Through the week I encouraged wind to pick me up from the ground and sweep around me in the currents I chose. Earth swallowed my feet and birthed flowers. Various spells, born of shadows, created faint, child-drawn illusions around me, though since my soul was lost, I had no imagination to create illusions from, so was only able to paint images of wild horses galloping around me, and even then for only a few seconds.

"What is with you and horses?" The green man—no, Aspen asked once.

"I like them." I said.

"Can't you make something else?"

I tried to think of something impressive, maybe entertaining to him, but my tired mind could only come up with the one other image it could find in my subconscious.

When I suddenly found Link standing across from me, smiling at me in a way I had rarely seen him do, my chest constricted violently and I collapsed into Aspen's arms. I couldn't make out his frantic words, but I remembered how my illusion melted back into the night shadow's like mist.

Spells of shadows. It's what my mother's aptitude had been.

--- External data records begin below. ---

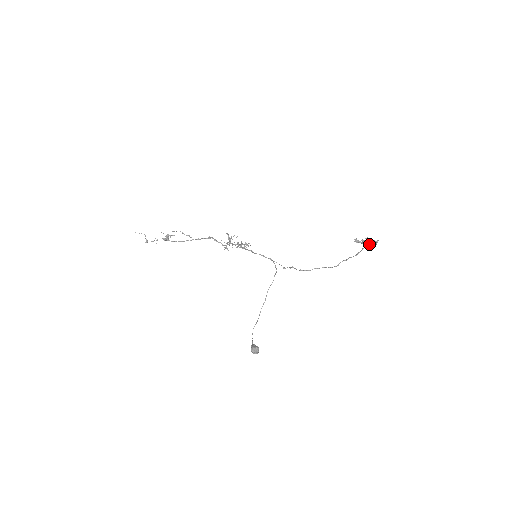
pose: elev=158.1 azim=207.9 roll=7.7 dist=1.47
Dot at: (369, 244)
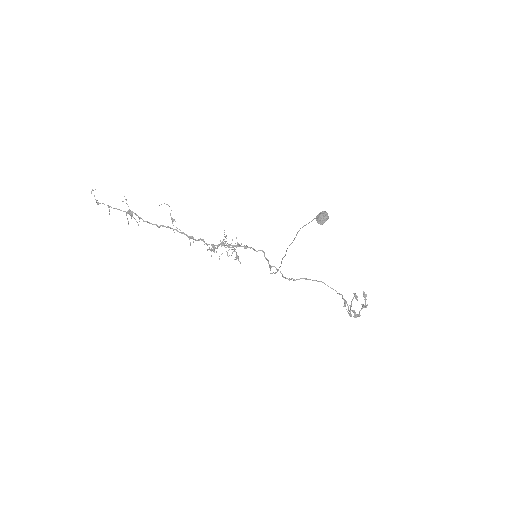
Dot at: (354, 312)
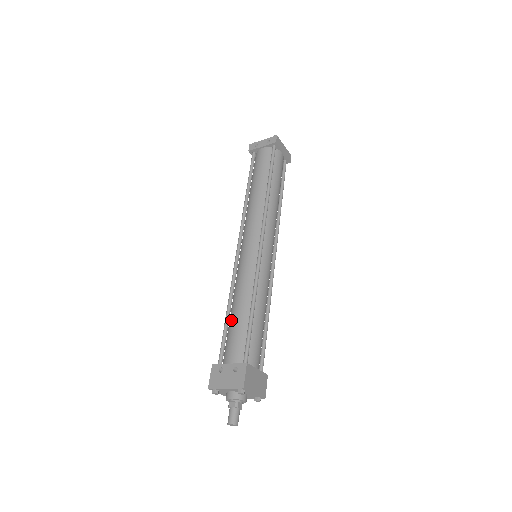
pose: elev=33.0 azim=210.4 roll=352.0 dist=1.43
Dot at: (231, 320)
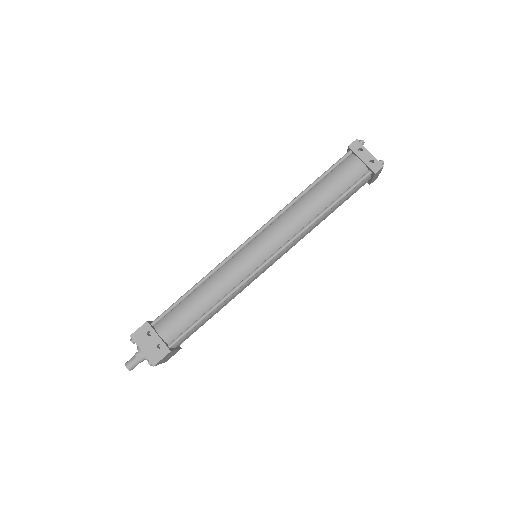
Dot at: (189, 300)
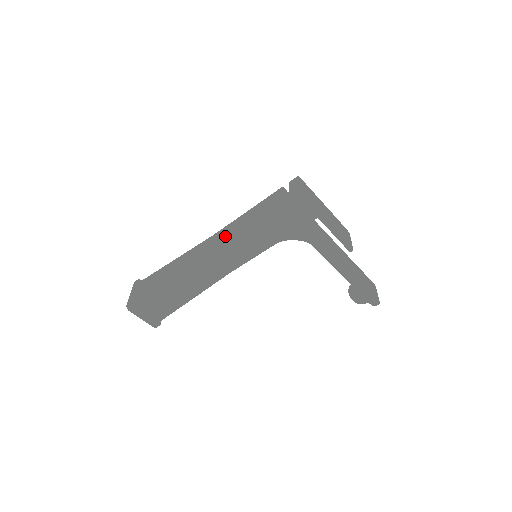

When I woke up I was once more laying in Lanyru's spring. He hadn't seen the need to make me leave Hyrule's lakeside, though we had flown to a more private beach and out of sight of the friendly canon-man.

I sat up, tasting blood once more in my mouth. The water shifting around me fuzzed in my vision, then faded back, then fuzzed again. I found I couldn't find anything in me left to care.

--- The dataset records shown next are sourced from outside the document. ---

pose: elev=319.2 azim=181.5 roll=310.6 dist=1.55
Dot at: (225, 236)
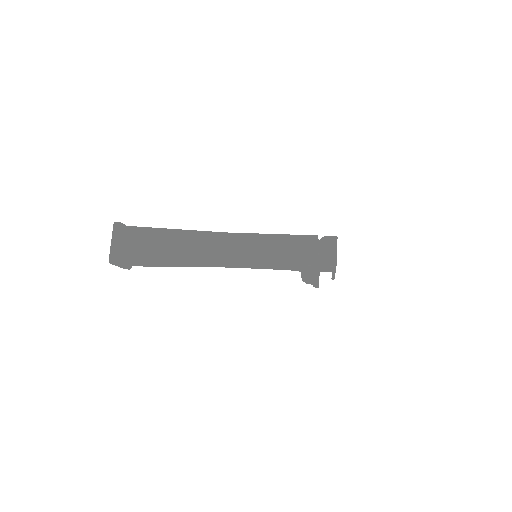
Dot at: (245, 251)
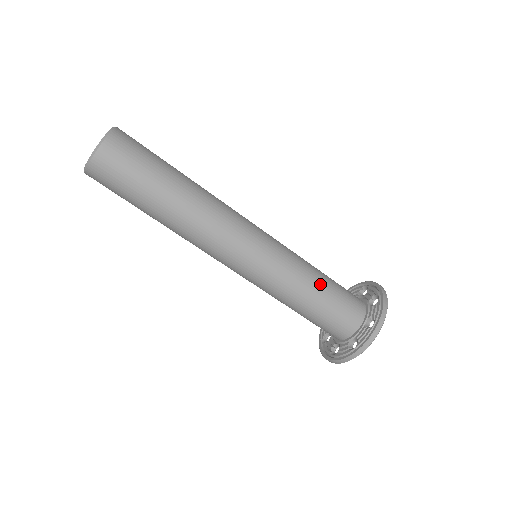
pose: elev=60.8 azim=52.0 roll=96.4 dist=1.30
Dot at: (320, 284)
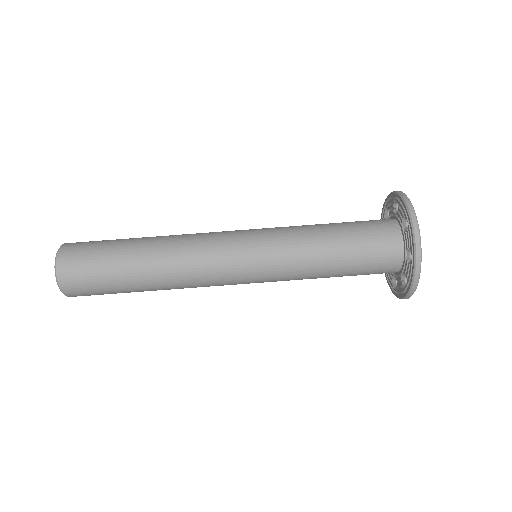
Dot at: occluded
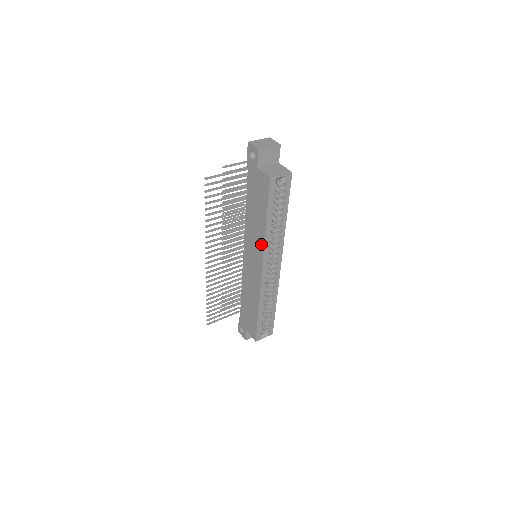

"That's going to have to be enough," said Aspen besides me in a low, quivering voice. "We have to get you back to the gods."

"Are they getting impatient?" Yes. Let me be like some sort of sacrificial lamb to them. Let them be resurrected. I'll beg them to have mercy on the humans, and then I'll just sink back down into a lake somewhere. Despite how many elements Aspen had pressed against my fingers, I still found myself drawn to the hush of water.